As Mining Weekly reported recently, the first batteries of this kind are likely to go to China, which has already made significant advances in the deployment of platinum-catalysed fuel cell trucks.

DEMAND FROM REGULATION

British information provider IHS Markit projects that electric vehicles (including battery, plug-in hybrid and fuel cell electric) will comprise 60% to 80% of all new car sales in 2050. That increased market share (from 2.2% of new car sales in 2020, according to IHS Markit data) will be driven by greater scale in manufacturing, as well as the continued improvement of batteries. IHS Markit now projects that the average lithium-ion cell cost will fall below $100/kWh by 2023. 

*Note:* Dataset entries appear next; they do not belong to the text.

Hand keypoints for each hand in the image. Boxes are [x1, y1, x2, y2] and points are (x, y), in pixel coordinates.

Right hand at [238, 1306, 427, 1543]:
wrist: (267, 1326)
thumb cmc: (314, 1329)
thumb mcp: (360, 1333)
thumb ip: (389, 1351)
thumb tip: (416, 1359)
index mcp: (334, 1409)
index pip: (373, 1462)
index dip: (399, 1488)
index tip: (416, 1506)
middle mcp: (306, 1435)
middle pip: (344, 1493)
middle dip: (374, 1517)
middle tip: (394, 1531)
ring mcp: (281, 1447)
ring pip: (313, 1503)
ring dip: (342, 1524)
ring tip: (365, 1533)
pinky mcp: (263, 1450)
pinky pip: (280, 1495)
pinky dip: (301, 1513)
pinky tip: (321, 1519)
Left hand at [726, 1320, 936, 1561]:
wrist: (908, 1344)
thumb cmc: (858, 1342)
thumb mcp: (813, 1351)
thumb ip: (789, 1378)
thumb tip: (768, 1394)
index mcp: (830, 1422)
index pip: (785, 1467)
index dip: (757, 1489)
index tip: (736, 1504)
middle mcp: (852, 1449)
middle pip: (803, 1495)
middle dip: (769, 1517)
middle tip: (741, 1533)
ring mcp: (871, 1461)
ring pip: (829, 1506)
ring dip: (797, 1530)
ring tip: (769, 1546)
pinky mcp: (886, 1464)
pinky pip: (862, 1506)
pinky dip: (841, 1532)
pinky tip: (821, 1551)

Gasoline-powered vehicles will still comprise two thirds of the 1.9-billion cars on the road in 2050 owing to the time it takes for the fleet to turn over, IHS Markit vice chairperson Daniel Yergin writes in his new book, The New Map: Energy, Climate and the Clash of Nations.

The average age of vehicles on the road in the US is nearly 12 years, Yergin observes in The New Map.

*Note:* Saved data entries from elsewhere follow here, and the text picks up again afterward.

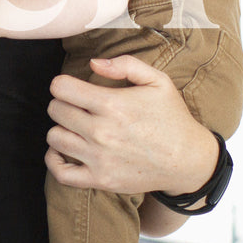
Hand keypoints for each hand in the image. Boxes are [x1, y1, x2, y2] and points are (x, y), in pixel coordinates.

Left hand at [45, 55, 215, 195]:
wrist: (188, 160)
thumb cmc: (172, 117)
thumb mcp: (158, 81)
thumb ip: (125, 65)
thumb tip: (93, 63)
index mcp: (112, 104)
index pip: (61, 88)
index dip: (62, 84)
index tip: (71, 87)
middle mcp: (101, 132)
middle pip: (56, 110)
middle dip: (62, 103)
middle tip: (76, 106)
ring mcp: (99, 158)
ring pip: (54, 138)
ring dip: (60, 128)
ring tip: (74, 127)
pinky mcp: (100, 179)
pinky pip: (61, 173)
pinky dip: (53, 160)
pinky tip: (62, 150)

“At least for now, the demand for electric vehicles is largely coming not from consumers, but from governments whose evolving policies are shaped by climate concerns as well as by urban pollution and congestion,” he writes.

Failure to meet new government targets for lowering emissions could cost European automakers as much as $40-billion in fines over the next five years, he adds.

Electric vehicles also bring their own set of challenges, particularly in the supply chain of some battery materials, Yergin observes. Electric vehicle demand for lithium could rise 1 800% by 2030 and would represent about 85% of total world demand. Demand for cobalt, another essential element in batteries, could rise 1 400%. More than 50% of global cobalt supply comes from the Democratic Republic of the Congo.